Houdaigui noted Dartmouth’s unique position, as the heavyweight team is mostly American, unlike most other American-based training camps. 

“Most of the other squads in the country are very international, and we’re majority American, and that’s unique,” Houdaigui said. “For us, this isn’t a totally new experience, but the other guys are commenting on how it’s weird to be rowing with all Americans, and how that’s actually kind of a neat experience for them.” 

Graves added that the Dartmouth team has a strong foundation based upon American rowers, explaining that the coaches in the program believe in developing their American men, as many other teams are highly international. Graves largely credited heavyweight coach Wyatt Allen for building a large contingent of fast American men. 

Some rowers noted advantages of having the camp coached by Graves and hosted by Dartmouth.

“Coach Graves really stepped up and really wanted to take it on, so then the camp is going to be in Hanover,” Hudgins said. “And I think the river and the boathouse are both perfectly sufficient for a camp like this, and the extensive alumni group helps house people from other schools.”

Graves attributed his willingness to lead the selection camp to his dedication to the national tem.

“I think Wyatt and I both felt really strongly about supporting our national team,” Graves said. “We felt we had an amazing venue to offer to the national team here, and that Hanover is as good as it gets in the summer.” 

International rowers from Dartmouth are currently competing for their home country teams. Felix Rawlinson ’23 is training with Great Britain in Caversham Lakes, UK, and James Isles ’25 is training with Australia in Princeton, New Jersey.

“Despite this being my second year in a row at the U23 selection camp, I am always surprised by the depth and talent of the British rowing squad,” Rawlinson said. “The selection process the last week of camp is incredibly grueling and stressful. I just hope to be on the right side of selection next week.”

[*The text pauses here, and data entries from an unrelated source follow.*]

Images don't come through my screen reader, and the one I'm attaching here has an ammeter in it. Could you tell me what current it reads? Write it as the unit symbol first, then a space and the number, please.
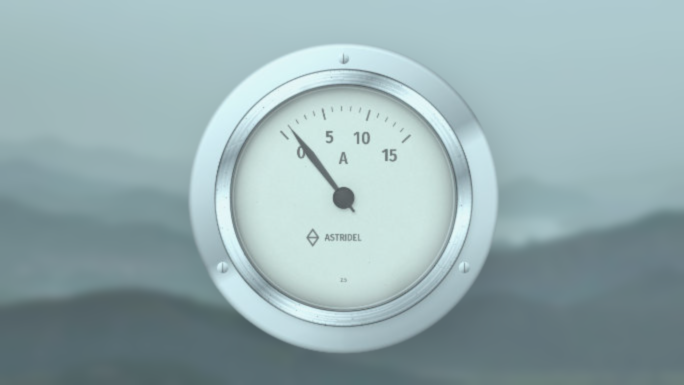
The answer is A 1
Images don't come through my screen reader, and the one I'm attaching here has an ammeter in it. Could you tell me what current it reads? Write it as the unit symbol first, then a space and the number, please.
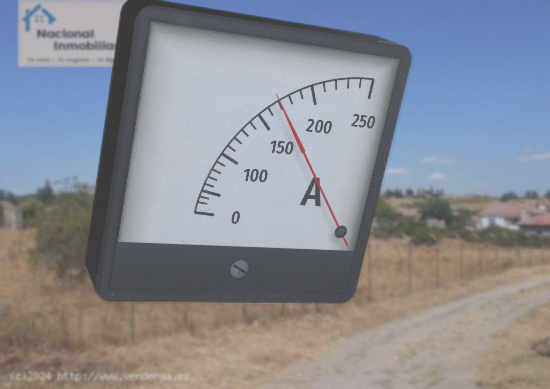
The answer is A 170
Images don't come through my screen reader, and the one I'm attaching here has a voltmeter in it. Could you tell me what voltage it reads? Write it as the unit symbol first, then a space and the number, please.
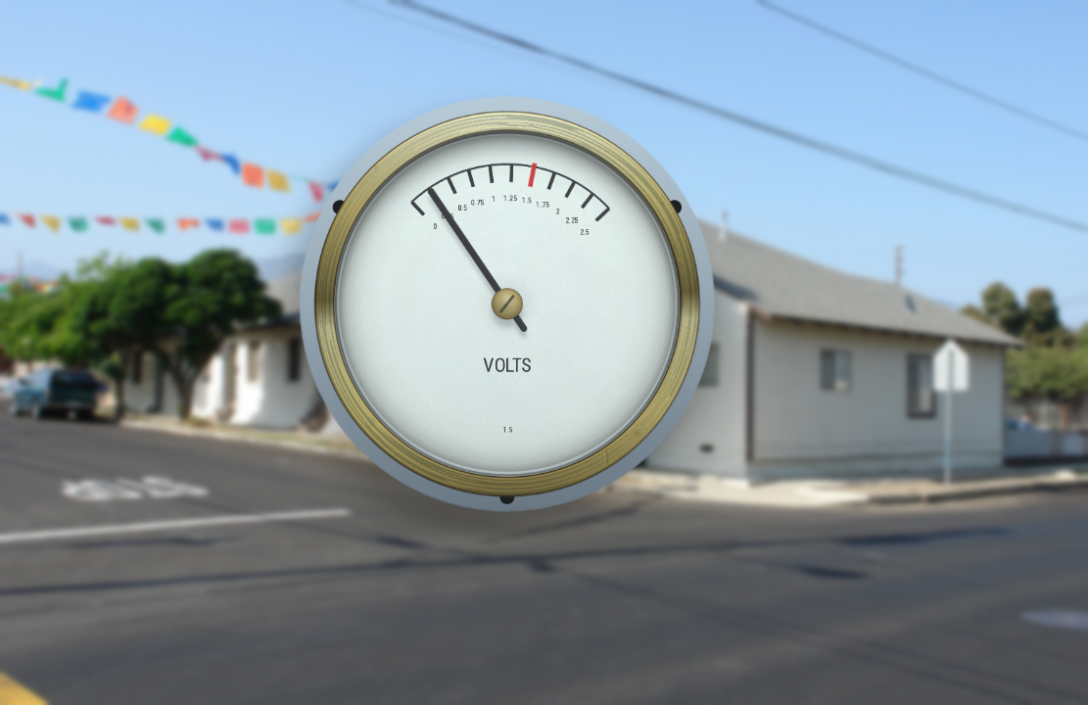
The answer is V 0.25
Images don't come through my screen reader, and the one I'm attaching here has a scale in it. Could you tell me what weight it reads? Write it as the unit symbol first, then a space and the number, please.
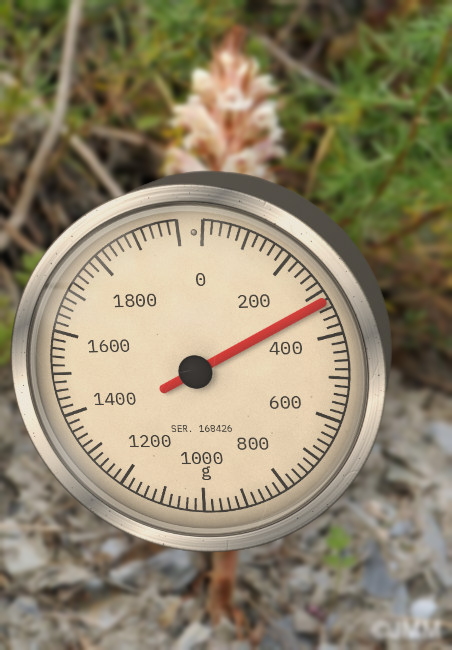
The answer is g 320
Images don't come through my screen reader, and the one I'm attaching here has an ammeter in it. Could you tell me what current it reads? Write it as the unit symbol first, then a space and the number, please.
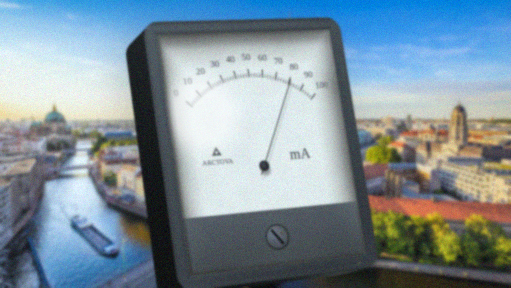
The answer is mA 80
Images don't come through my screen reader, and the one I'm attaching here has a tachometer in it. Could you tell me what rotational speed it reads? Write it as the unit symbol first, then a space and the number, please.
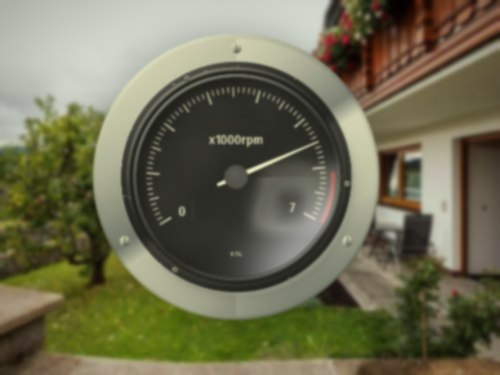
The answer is rpm 5500
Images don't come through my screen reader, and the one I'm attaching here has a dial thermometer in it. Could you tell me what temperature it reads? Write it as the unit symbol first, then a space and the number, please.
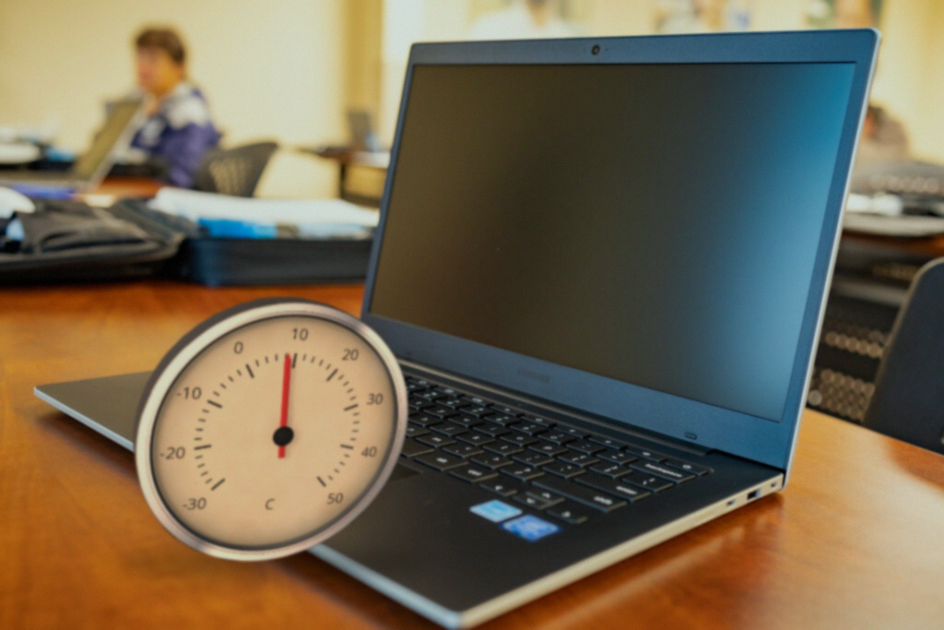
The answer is °C 8
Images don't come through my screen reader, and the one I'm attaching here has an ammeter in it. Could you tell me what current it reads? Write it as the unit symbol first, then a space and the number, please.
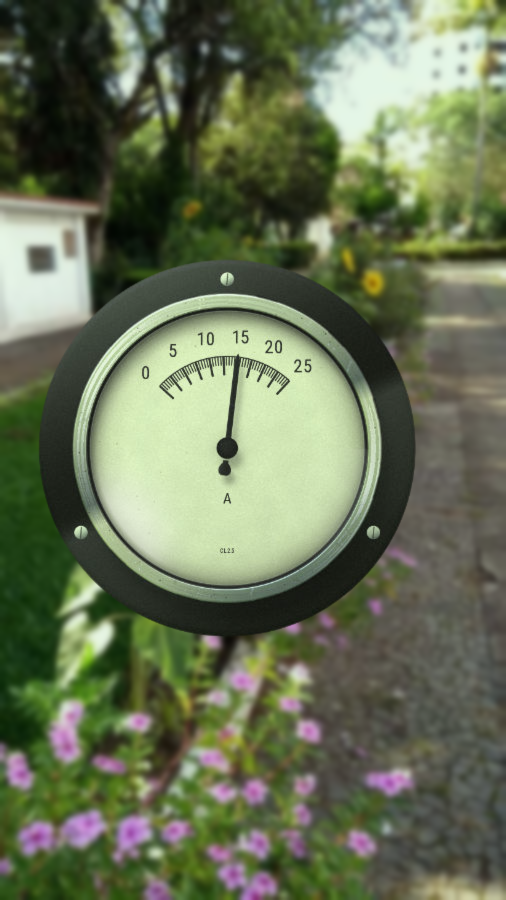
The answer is A 15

Isles noted both the honor and difficulty of making the Australian camp.

“It’s definitely a very challenging campaign; a lot is demanded of you, and the weight of representing your country is something that you need to embrace,” Isles said. “At the same time, it’s great fun to be around your mates, get a change of scenery and realize that this pressure is a privilege.”

At the end of the camp, the team will be cut in half to about 12 rowers, two coxswains and one alternate who make the team, according to Hudgins. The selected team will travel to Bulgaria from July 19 through July 23 for the World World Rowing Under 23 Championships.

“Every day I come to the boathouse and I’m like, ‘wow, we get to do this,’” Graves said. “I’m really excited by just how good of a group they are — as far as quickly unifying over a shared goal and coming together as a group — and they’ve been really fun to be around. But I’m just excited to see where it goes if we can just keep building momentum over the next few weeks to the World Championships.”